Vamos revelar – este é o verbo – quem foi Guillon Ribeiro, e o que foi a sua vida, cheia de bons serviços á pátria, dedicada à família, devotada ao Evangelho, transcorrida num esforço máximo de tornar melhores os nossos semelhantes, mas tudo ocultamente, como que clandestinamente, visto que a sua modéstia, levada ás vezes até ao extremo, não permitia que algo dissessem dele os seus melhores amigos.

Mas dessa sua existência se poderia declarar o que a respeito de Rui Barbosa dissera Alcindo Guanabara – uma linha reta entre o dever e justiça.

Luís Olímpio Guillon Ribeiro nasceu de pais pobres, no Estado do Maranhão, a 17 de janeiro de 1875. Desde os verdes anos começou a conhecer as asperezas da existência, e tanto, que foi internado gratuitamente no Seminário de S. Luís do Maranhão, onde cursou as primeiras letras.

Aos 7 anos ficou órfão de pai.

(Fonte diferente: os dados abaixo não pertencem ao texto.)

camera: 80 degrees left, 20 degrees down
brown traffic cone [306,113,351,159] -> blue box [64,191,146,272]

Aumentaram as dificuldades na família, com a perda irreparável do chefe, e a sua querida genitora transferiu-se para o Rio de Janeiro. Porque minguassem os meios de subsistência, teve ela ainda que procurar colocar o filho, gratuitamente, numa escola, e assim conseguiu que ele ingressasse com aluno gratuito da antiga Escola Militar, na Praia Vermelha.

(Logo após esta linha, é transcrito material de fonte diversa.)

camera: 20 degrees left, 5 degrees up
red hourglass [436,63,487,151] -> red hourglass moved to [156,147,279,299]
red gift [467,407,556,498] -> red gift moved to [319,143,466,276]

Ótimo estudante, bom discípulo, acatado pelos mestres, querido dos camaradas, parece que o seu gênio, entretanto, não era de feitio com a vida militar, e, desse modo, não levou mais de três anos na carreira das armas.

Pediu e obteve baixa. Aproveitou, então, os conhecimentos do curso que houvera seguido, e já com sólida base matriculou-se diretamente no 2º ano da Escola Politécnica do Rio de Janeiro.

Para custear os seus estudos e prover a manutenção da sua extremosa mãe, desde cedo já se entregava a árduos labores. Entre outros, trabalhava à noite como redator do Jornal do Commercio, escrevia para os mais importantes jornais da época, e estudava até alta madrugada. Quase que esgotava no estudo e no trabalho as 24 horas do dia.

Formou-se em Engenharia Civil. Mas a necessidade premente de angariar o sustento levou-o a aceitar o cargo de 2º oficial da Secretaria do Senado Federal, para daí transferir-se a outro mais condicente com a sua profissão. Ali, porém, logo se tornou admirado e querido por quantos lidavam com ele, de sorte que o retiveram, que o prenderam, até que se aposentou no mais alto cargo da carreira.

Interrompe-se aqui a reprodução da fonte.